» **Work required**
Skip all lines in the entries below that come before the one containing "Amortissement". Repeat that line and the rest exactly.

» **Saved entries**
··········

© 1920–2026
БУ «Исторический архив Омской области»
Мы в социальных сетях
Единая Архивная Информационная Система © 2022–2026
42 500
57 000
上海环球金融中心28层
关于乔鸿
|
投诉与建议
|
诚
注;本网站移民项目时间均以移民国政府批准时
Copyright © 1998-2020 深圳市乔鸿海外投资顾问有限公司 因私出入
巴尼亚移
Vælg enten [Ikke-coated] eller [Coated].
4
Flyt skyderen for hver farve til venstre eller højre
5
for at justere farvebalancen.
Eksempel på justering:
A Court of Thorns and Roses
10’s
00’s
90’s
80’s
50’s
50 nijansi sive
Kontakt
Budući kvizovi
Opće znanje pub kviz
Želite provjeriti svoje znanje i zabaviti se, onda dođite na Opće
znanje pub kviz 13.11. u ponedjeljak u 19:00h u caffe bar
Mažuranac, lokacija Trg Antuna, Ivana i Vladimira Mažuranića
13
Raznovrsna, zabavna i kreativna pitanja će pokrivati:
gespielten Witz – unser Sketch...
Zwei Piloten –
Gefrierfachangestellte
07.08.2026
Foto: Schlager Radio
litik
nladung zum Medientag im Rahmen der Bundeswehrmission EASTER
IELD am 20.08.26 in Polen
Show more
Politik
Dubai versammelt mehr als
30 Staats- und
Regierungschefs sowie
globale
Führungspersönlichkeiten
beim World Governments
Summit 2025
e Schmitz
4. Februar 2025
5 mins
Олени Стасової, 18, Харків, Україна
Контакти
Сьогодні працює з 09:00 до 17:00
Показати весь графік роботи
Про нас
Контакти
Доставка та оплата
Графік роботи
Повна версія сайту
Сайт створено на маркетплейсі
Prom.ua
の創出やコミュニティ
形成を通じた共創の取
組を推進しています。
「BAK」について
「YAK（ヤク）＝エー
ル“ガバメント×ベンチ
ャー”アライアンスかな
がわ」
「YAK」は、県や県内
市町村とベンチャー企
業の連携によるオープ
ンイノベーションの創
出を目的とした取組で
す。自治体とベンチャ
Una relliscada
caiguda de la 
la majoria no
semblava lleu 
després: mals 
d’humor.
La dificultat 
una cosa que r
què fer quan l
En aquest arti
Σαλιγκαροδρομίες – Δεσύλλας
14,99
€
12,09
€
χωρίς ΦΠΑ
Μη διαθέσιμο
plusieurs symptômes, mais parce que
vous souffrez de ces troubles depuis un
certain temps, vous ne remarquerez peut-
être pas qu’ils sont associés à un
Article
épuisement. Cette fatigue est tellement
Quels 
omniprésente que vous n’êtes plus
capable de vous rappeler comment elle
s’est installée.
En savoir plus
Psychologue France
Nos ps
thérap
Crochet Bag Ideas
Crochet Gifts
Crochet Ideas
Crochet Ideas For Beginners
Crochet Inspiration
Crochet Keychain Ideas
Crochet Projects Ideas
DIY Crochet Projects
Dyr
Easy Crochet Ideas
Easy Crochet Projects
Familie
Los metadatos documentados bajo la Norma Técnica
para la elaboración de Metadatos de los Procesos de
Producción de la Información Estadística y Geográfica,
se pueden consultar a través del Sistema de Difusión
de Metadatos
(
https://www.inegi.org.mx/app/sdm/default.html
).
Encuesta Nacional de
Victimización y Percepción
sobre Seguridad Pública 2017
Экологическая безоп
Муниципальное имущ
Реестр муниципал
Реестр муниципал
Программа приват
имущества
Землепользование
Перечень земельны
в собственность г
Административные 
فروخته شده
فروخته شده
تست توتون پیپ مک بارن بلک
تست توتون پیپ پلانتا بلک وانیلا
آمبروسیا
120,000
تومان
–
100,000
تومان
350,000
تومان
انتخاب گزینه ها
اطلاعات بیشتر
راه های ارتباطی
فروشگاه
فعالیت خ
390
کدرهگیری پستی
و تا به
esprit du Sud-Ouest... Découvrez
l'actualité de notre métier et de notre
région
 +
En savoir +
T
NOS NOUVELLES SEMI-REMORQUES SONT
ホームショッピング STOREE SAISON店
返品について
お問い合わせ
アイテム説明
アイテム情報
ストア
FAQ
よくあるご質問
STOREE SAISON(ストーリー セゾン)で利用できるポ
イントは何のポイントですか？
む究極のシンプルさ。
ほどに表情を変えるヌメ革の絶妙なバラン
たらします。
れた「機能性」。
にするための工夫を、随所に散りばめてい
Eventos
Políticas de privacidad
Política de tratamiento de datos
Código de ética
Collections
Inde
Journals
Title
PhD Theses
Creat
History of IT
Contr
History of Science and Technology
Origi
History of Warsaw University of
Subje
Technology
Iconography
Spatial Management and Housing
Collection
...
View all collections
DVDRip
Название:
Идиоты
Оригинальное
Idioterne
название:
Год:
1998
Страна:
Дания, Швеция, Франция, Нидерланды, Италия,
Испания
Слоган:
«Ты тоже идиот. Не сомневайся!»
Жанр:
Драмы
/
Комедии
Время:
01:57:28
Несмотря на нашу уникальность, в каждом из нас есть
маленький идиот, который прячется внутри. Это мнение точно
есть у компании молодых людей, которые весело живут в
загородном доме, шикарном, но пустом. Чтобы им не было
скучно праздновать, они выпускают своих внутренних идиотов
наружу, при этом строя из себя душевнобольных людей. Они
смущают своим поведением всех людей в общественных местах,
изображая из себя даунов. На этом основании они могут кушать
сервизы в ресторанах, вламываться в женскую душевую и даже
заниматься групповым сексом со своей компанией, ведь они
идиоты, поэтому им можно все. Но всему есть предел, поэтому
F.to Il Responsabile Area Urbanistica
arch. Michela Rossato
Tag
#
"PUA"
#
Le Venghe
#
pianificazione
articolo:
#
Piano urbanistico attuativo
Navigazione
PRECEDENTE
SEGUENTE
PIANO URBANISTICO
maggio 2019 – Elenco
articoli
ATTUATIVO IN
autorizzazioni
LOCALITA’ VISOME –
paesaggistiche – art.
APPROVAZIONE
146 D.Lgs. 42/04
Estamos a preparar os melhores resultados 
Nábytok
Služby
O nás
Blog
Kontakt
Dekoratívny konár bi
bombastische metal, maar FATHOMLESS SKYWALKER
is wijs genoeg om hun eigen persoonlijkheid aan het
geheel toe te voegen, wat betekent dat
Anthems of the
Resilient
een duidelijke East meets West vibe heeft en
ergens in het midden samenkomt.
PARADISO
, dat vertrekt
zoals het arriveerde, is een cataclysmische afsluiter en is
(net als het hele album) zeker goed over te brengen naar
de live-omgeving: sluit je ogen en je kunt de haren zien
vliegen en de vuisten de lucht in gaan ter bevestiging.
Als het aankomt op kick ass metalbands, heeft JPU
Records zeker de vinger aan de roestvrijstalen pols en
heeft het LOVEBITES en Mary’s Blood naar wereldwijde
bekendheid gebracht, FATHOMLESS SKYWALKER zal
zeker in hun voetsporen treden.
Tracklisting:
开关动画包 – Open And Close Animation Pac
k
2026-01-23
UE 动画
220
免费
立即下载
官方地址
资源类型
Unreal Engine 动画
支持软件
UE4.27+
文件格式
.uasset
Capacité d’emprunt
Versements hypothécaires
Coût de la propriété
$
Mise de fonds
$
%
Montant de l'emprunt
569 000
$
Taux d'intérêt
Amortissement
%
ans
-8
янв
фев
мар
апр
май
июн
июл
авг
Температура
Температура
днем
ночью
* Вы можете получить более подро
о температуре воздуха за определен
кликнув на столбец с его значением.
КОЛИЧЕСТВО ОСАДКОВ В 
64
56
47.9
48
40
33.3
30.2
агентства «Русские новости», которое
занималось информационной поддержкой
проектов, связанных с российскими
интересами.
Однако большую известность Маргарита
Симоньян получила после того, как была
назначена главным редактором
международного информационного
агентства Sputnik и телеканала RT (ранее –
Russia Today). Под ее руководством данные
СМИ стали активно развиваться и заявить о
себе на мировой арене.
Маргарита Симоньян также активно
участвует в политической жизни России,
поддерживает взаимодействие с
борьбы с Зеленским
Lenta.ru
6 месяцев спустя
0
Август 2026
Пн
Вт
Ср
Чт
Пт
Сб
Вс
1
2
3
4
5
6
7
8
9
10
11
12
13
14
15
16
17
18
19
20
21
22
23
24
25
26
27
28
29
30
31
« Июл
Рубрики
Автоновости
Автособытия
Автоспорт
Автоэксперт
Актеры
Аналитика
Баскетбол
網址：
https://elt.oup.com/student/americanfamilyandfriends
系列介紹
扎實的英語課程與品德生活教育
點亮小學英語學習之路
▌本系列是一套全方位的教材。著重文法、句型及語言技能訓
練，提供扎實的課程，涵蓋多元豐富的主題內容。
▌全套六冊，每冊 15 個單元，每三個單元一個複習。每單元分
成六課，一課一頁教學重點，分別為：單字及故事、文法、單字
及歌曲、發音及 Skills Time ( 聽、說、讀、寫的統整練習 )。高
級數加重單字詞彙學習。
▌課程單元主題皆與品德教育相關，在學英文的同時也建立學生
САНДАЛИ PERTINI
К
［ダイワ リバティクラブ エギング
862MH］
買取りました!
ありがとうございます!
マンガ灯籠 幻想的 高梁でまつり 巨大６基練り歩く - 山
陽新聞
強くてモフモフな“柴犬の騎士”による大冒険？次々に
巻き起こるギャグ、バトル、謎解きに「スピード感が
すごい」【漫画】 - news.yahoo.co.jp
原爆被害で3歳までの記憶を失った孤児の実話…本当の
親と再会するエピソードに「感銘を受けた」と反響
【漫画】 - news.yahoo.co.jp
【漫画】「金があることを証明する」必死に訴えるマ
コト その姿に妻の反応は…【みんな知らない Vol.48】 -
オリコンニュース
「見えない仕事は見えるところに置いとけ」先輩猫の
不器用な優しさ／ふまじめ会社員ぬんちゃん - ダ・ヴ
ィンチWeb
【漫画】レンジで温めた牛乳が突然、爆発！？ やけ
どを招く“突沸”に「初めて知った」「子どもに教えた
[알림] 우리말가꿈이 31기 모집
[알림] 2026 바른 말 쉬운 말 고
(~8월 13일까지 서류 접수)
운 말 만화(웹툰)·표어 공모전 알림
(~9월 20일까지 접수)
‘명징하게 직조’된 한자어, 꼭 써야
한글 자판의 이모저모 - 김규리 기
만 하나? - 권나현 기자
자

··········

» **Result below**
Amortissement
%
ans
-8
янв
фев
мар
апр
май
июн
июл
авг
Температура
Температура
днем
ночью
* Вы можете получить более подро
о температуре воздуха за определен
кликнув на столбец с его значением.
КОЛИЧЕСТВО ОСАДКОВ В 
64
56
47.9
48
40
33.3
30.2
агентства «Русские новости», которое
занималось информационной поддержкой
проектов, связанных с российскими
интересами.
Однако большую известность Маргарита
Симоньян получила после того, как была
назначена главным редактором
международного информационного
агентства Sputnik и телеканала RT (ранее –
Russia Today). Под ее руководством данные
СМИ стали активно развиваться и заявить о
себе на мировой арене.
Маргарита Симоньян также активно
участвует в политической жизни России,
поддерживает взаимодействие с
борьбы с Зеленским
Lenta.ru
6 месяцев спустя
0
Август 2026
Пн
Вт
Ср
Чт
Пт
Сб
Вс
1
2
3
4
5
6
7
8
9
10
11
12
13
14
15
16
17
18
19
20
21
22
23
24
25
26
27
28
29
30
31
« Июл
Рубрики
Автоновости
Автособытия
Автоспорт
Автоэксперт
Актеры
Аналитика
Баскетбол
網址：
https://elt.oup.com/student/americanfamilyandfriends
系列介紹
扎實的英語課程與品德生活教育
點亮小學英語學習之路
▌本系列是一套全方位的教材。著重文法、句型及語言技能訓
練，提供扎實的課程，涵蓋多元豐富的主題內容。
▌全套六冊，每冊 15 個單元，每三個單元一個複習。每單元分
成六課，一課一頁教學重點，分別為：單字及故事、文法、單字
及歌曲、發音及 Skills Time ( 聽、說、讀、寫的統整練習 )。高
級數加重單字詞彙學習。
▌課程單元主題皆與品德教育相關，在學英文的同時也建立學生
САНДАЛИ PERTINI
К
［ダイワ リバティクラブ エギング
862MH］
買取りました!
ありがとうございます!
マンガ灯籠 幻想的 高梁でまつり 巨大６基練り歩く - 山
陽新聞
強くてモフモフな“柴犬の騎士”による大冒険？次々に
巻き起こるギャグ、バトル、謎解きに「スピード感が
すごい」【漫画】 - news.yahoo.co.jp
原爆被害で3歳までの記憶を失った孤児の実話…本当の
親と再会するエピソードに「感銘を受けた」と反響
【漫画】 - news.yahoo.co.jp
【漫画】「金があることを証明する」必死に訴えるマ
コト その姿に妻の反応は…【みんな知らない Vol.48】 -
オリコンニュース
「見えない仕事は見えるところに置いとけ」先輩猫の
不器用な優しさ／ふまじめ会社員ぬんちゃん - ダ・ヴ
ィンチWeb
【漫画】レンジで温めた牛乳が突然、爆発！？ やけ
どを招く“突沸”に「初めて知った」「子どもに教えた
[알림] 우리말가꿈이 31기 모집
[알림] 2026 바른 말 쉬운 말 고
(~8월 13일까지 서류 접수)
운 말 만화(웹툰)·표어 공모전 알림
(~9월 20일까지 접수)
‘명징하게 직조’된 한자어, 꼭 써야
한글 자판의 이모저모 - 김규리 기
만 하나? - 권나현 기자
자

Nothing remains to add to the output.